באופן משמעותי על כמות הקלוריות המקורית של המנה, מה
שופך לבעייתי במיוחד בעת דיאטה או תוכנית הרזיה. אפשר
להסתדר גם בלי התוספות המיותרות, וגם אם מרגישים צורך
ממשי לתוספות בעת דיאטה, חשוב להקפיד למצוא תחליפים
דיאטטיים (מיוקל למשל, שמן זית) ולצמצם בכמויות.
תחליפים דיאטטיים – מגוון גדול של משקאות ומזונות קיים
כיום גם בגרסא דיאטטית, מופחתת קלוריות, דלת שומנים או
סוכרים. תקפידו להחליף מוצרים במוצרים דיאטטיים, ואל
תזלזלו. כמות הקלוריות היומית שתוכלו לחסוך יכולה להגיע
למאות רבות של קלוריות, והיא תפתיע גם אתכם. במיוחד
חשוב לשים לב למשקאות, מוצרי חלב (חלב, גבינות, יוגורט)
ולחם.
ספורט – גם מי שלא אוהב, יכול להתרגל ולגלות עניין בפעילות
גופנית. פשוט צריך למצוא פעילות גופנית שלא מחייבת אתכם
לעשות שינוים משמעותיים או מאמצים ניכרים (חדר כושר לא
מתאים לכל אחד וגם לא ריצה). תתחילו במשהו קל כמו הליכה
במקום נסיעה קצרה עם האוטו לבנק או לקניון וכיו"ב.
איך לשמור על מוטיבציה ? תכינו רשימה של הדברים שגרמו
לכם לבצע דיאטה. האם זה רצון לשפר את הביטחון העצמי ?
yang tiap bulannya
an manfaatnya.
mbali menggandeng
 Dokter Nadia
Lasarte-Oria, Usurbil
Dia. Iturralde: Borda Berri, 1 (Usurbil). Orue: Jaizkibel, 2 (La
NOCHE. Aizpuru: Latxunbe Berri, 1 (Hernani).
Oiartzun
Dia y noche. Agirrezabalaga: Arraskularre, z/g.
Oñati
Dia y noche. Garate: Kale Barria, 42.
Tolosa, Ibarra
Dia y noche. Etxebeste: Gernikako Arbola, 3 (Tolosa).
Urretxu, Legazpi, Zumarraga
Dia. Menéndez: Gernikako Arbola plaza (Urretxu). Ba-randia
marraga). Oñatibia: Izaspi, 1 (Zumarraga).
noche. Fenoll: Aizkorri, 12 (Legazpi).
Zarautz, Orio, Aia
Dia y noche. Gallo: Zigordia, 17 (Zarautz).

● What is being asked: Find every line in the listing that contains the word "Usurbil" and copy each of those lines. Match the capitalization exactly.

● Written response:
Lasarte-Oria, Usurbil
Dia. Iturralde: Borda Berri, 1 (Usurbil). Orue: Jaizkibel, 2 (La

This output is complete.